For maybe a few hours or even a few days you actually believe you’re going to stick to your New Year’s Resolutions.
But you won’t. You and I both know this if you’ve tried New Year’s Resolutions for the past 5 years running.
Forget your New Year’s Resolutions and make real changes instead.
And you know what? Start today. Start this minute.
Forget some idyllic date or time and start now.
Because if you want to change, and I mean really, then the time is now.
Let’s go through this.
Before you go diving into goals (which to be honest, I love to do), let’s take a little time for reflection.
First let’s distinguish between what your head and your heart want for the year to come.
Your head can tell you what you “should” be doing, but the heart will always win.
If you sit down and close your eyes, and ask yourself “what is it that my heart wants this year?”, what does it tell you? It’ll probably be the first thing that comes to mind. And it may surprise you.
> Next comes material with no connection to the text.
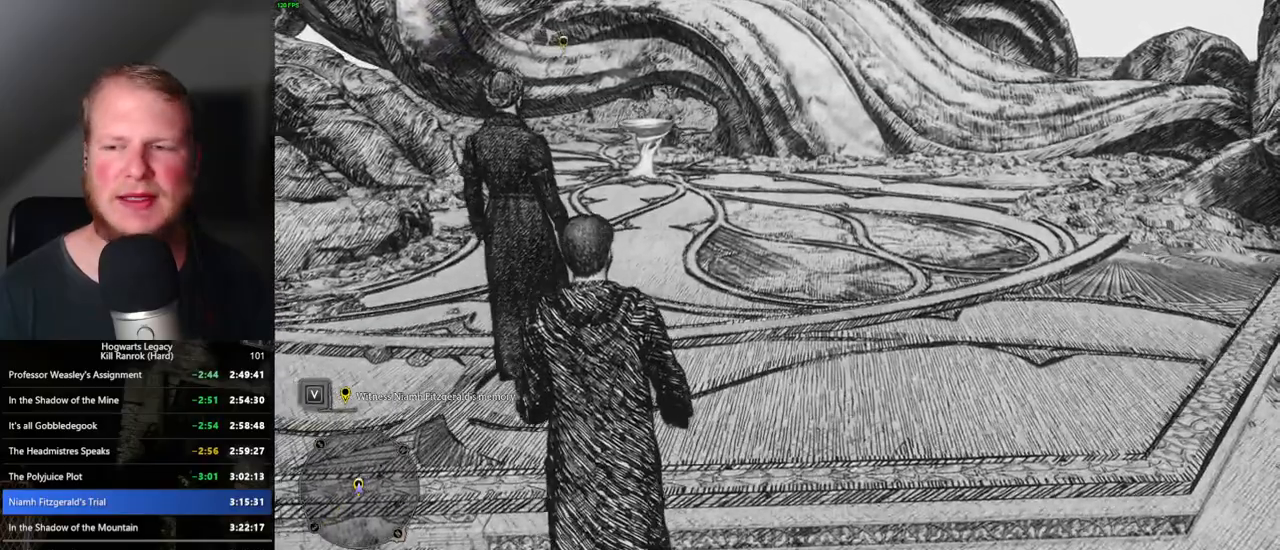
{"keys": ["w"], "mouse": [], "events": []}
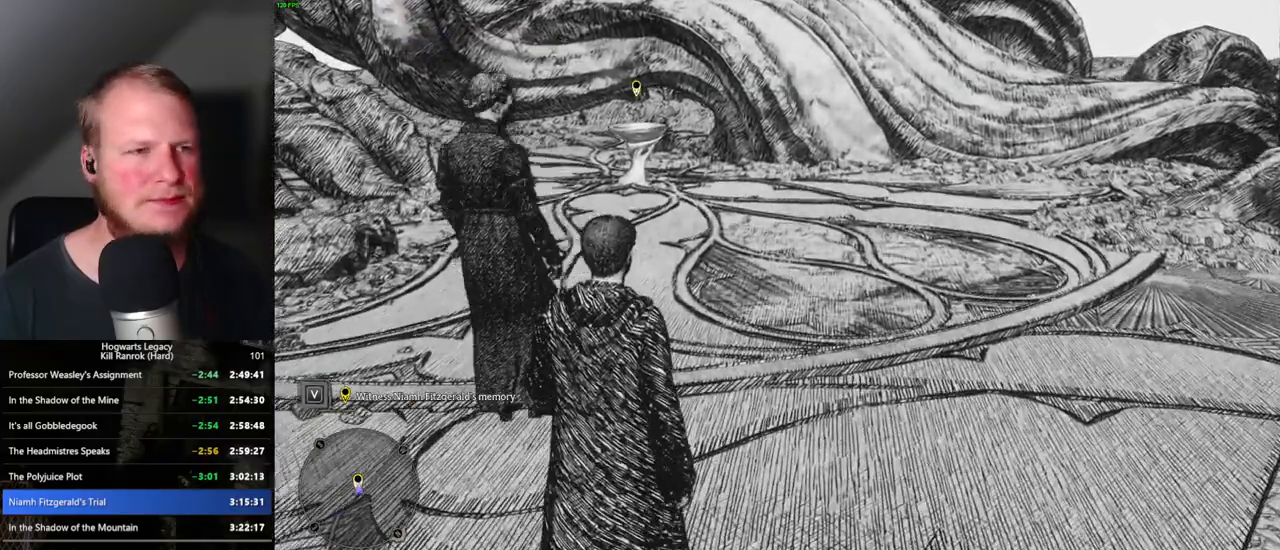
{"keys": ["w"], "mouse": [], "events": []}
This is something to pay attention to.
Before diving into New Year’s Resolutions, lets reflect more first;
- What worked this last year?
- What didn’t work this last year?
- What is your heart’s deepest desire?
If you’ve got the answers to those questions, then you’re ready to start looking at your year ahead.
Just don’t go ahead and plan more of what didn’t work.
Why don’t people stick to New Year’s Resolutions
Here are a few reasons people don’t stick to New Year’s Resolutions apart from the fact that people usually think too much about the outcome and not about the habits and behaviour that change the outcome;
- Unrealistic Expectations: Many people set ambitious or unrealistic goals without considering their current habits, lifestyle, or the time and effort required to achieve them.
- No Clear Plan: Setting a resolution is just the first step. Without a well-defined plan of action, that address behaviour, there’s no game plan and change is just a dream.
- Impatience: Some people expect instant results and become discouraged when they don’t see immediate changes. A New Year’s Resolution is not a January affair – it’s a change for good!
- Failure to Adapt: Life is dynamic, and unexpected challenges can WILL arise. When faced with obstacles, some people just give up.
- Not Addressing the Root Cause: Resolutions often focus on the surface level of behavior without addressing underlying issues or motivations. If you don’t understand why you overeat or why you binge drink or why you avoid committed relationships then nothing, my friend, is going to change in the long term.
- All-or-Nothing Mentality: Often we view things in black and white, where we’re either winning or we’re a complete failure. Then we quit because we feel like crap.
- Overcoming Habitual Behavior: Breaking old habits and establishing new ones requires consistent effort. That means day-in and day-out.
And the big one? Lack of Intrinsic Motivation: If resolutions are driven by external pressures or societal expectations rather than personal values and motivations, they’re never going to stick.
Do you really want to change?
Your husband keeps urging you to join him at the gym. That is not a reason to change.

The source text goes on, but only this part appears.